Related practice questions

Related MLS-C01 practice-question pages

Use these pages to review the topic behind this question. This is how one missed question becomes focused revision.

Practice this exam

Start a free MLS-C01 practice session

Short sessions build daily habit. Longer sessions build exam-day stamina. Try a timed session to simulate real conditions.

FAQ

Questions learners often ask

What does this MLS-C01 question test?

Data Engineering — This question tests Data Engineering — Static NAT maps one inside address to one outside address..

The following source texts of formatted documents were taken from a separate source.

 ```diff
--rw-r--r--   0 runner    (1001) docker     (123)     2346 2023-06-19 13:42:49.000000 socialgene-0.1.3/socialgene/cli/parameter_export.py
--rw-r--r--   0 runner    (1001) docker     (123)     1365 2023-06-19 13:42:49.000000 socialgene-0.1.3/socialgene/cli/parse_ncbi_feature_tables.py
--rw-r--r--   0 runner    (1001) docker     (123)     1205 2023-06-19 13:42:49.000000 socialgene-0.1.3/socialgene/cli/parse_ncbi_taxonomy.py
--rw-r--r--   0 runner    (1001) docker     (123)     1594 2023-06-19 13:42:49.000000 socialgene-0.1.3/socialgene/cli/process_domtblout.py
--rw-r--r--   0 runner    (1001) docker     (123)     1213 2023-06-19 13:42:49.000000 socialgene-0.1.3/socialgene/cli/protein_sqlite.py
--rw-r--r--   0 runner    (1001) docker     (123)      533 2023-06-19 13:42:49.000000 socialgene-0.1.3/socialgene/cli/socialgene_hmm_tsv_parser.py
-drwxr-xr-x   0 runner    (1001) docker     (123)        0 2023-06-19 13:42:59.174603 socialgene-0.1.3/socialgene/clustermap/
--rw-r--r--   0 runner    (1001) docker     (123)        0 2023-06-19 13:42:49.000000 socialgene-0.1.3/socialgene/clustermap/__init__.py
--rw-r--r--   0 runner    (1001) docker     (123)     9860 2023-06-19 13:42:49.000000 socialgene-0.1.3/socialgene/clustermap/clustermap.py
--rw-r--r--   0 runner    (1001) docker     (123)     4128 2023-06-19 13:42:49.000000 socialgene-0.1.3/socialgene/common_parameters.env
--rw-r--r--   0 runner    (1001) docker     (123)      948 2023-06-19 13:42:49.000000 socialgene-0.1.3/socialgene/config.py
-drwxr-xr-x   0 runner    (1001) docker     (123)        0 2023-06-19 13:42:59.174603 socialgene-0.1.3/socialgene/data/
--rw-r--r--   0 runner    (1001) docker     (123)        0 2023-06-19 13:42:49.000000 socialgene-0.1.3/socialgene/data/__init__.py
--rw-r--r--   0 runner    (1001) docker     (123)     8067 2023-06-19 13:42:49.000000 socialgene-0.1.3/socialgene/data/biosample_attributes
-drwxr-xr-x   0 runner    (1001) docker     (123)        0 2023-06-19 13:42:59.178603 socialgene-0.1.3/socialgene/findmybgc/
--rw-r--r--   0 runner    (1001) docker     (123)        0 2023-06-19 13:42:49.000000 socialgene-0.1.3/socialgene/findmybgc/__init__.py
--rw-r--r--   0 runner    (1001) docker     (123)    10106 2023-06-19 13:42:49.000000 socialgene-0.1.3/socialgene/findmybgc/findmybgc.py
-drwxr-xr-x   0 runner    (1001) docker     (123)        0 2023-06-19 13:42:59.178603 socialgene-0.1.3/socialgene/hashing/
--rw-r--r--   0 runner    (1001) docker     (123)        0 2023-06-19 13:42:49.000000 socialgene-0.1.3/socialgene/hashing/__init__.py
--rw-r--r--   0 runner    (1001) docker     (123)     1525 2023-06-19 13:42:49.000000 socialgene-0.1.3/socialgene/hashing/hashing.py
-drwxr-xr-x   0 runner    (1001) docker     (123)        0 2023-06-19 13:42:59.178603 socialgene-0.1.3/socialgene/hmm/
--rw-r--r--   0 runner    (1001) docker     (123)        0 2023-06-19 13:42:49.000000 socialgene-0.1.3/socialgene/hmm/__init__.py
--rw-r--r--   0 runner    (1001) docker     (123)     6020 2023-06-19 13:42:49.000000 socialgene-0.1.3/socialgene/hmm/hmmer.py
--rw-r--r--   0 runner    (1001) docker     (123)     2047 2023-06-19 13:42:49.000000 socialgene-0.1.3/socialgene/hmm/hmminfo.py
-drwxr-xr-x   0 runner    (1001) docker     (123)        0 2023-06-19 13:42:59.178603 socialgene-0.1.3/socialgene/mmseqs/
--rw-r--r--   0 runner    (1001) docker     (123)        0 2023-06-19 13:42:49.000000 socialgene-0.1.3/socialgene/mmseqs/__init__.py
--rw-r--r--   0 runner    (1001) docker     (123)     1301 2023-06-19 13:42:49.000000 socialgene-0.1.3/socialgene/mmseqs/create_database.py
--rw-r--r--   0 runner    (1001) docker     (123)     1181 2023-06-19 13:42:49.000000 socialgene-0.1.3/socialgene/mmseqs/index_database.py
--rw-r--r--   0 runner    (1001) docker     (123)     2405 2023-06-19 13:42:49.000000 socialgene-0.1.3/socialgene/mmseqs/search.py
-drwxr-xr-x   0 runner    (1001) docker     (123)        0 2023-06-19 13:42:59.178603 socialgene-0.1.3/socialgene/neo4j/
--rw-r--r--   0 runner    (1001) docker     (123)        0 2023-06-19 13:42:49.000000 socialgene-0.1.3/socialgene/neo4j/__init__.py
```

What is the correct answer to this question?

The correct answer is: Repartition the data by product ID in addition to date — Partitioning by product ID would allow Athena to prune partitions for queries filtering by product ID. Option A is wrong because converting to Parquet alone may improve but does not eliminate full scan. Option C is wrong because creating a view does not change physical storage. Option D is wrong because Redshift Spectrum still requires scanning.

What should I do if I get this MLS-C01 question wrong?

Review the four NAT address types (inside local, inside global, outside local, outside global), PAT port overload, and static vs dynamic NAT use cases. Then practise related MLS-C01 NAT questions on configuration and troubleshooting.

What is the key concept behind this question?

Static NAT maps one inside address to one outside address.

About these practice questions

Courseiva creates original exam-style practice questions with explanations and wrong-answer analysis. It does not publish real exam questions, exam dumps, or protected exam content. Learn why practice questions differ from exam dumps →

How Courseiva writes practice questions · Editorial policy

Last reviewed: Jun 20, 2026

Question Discussion

Share a tip, memory trick, or ask about the reasoning behind this question. Do not post real exam questions, leaked content, braindumps, or copyrighted exam material. Comments are moderated and may be removed without notice.

Loading comments…

Sign in to join the discussion.

This MLS-C01 practice question is part of Courseiva's free Amazon Web Services certification practice question bank. Courseiva provides original exam-style practice questions with explanations, topic-based practice, mock exams, readiness tracking, and study analytics to help learners prepare for the MLS-C01 exam.